How to complete this task — After locating the line with "Control Treatments" in the data that follows, return it and every later line exactly, up to and including the line with "So we used a".

(Page-level text extractions)
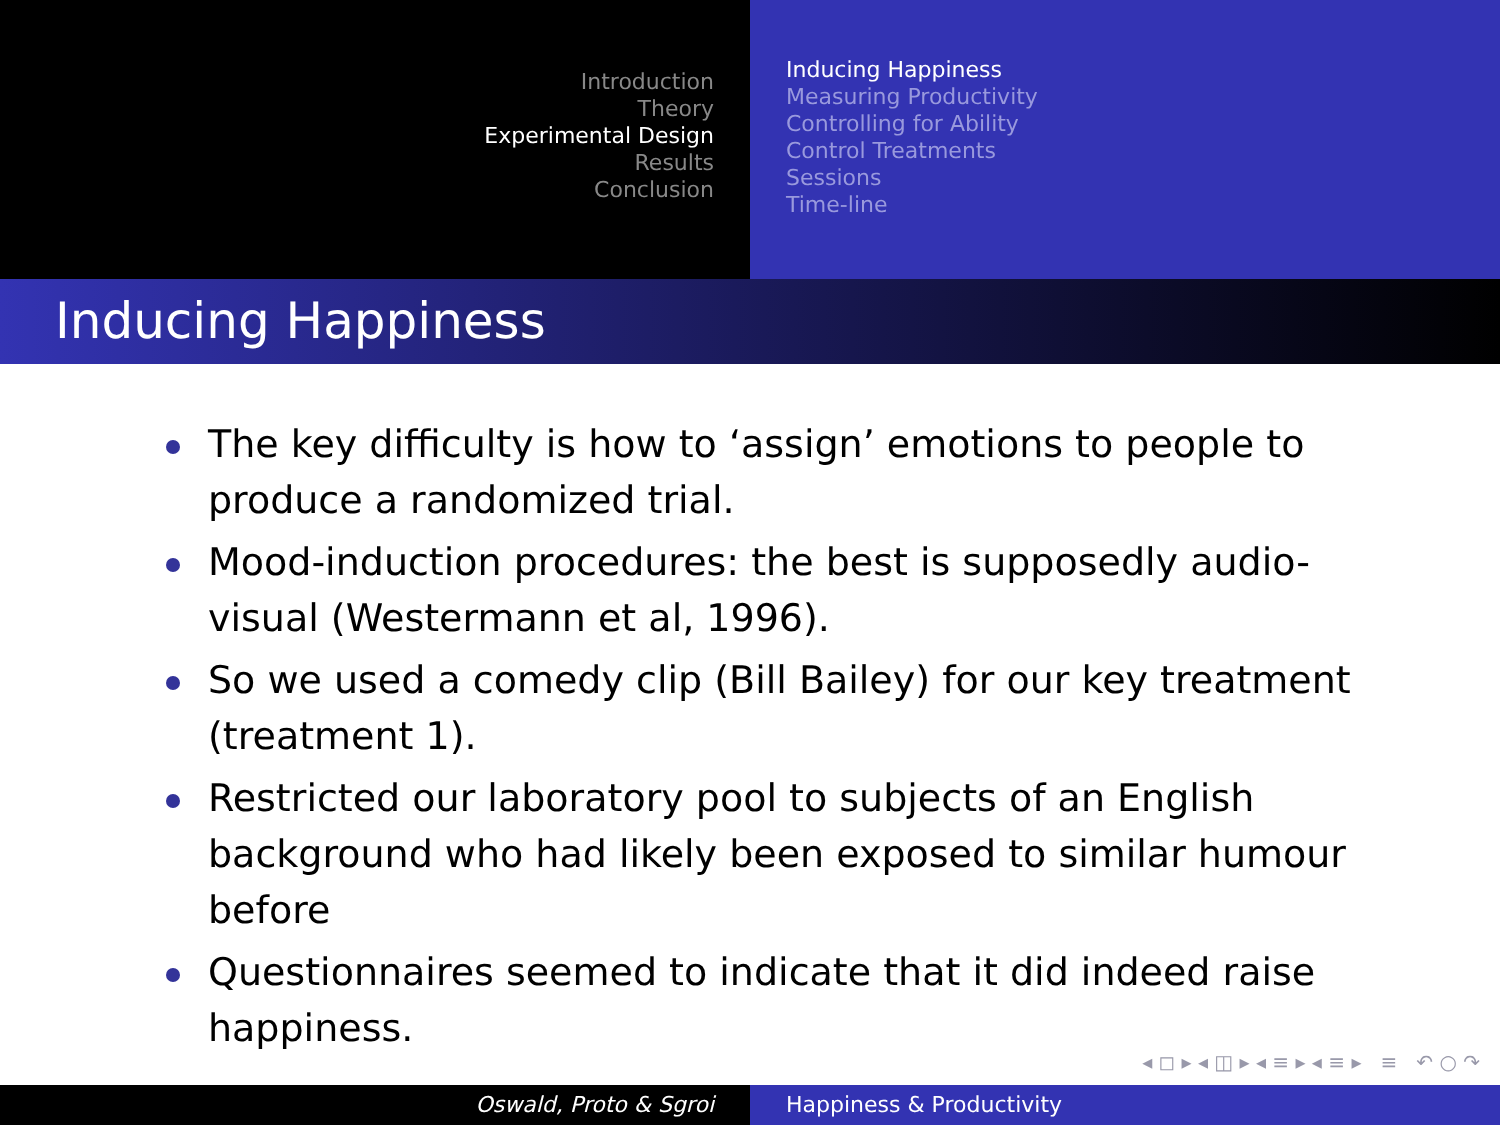Introduction
Theory
Experimental Design
Results
Conclusion
Inducing Happiness
Measuring Productivity
Controlling for Ability
Control Treatments
Sessions
Time-line
Inducing Happiness
The key difficulty is how to ‘assign’ emotions to people to produce a randomized trial.
Mood-induction procedures: the best is supposedly audio-visual (Westermann et al, 1996).
So we used a comedy clip (Bill Bailey) for our key treatment (treatment 1).
Restricted our laboratory pool to subjects of an English background who had likely been exposed to similar humour before
Questionnaires seemed to indicate that it did indeed raise happiness.
◂ ◻ ▸ ◂ ◫ ▸ ◂ ≡ ▸ ◂ ≡ ▸ ≡ ↶ ○ ↷
Oswald, Proto & Sgroi Happiness & Productivity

Response area —
Control Treatments
Sessions
Time-line
Inducing Happiness
The key difficulty is how to ‘assign’ emotions to people to produce a randomized trial.
Mood-induction procedures: the best is supposedly audio-visual (Westermann et al, 1996).
So we used a comedy clip (Bill Bailey) for our key treatment (treatment 1).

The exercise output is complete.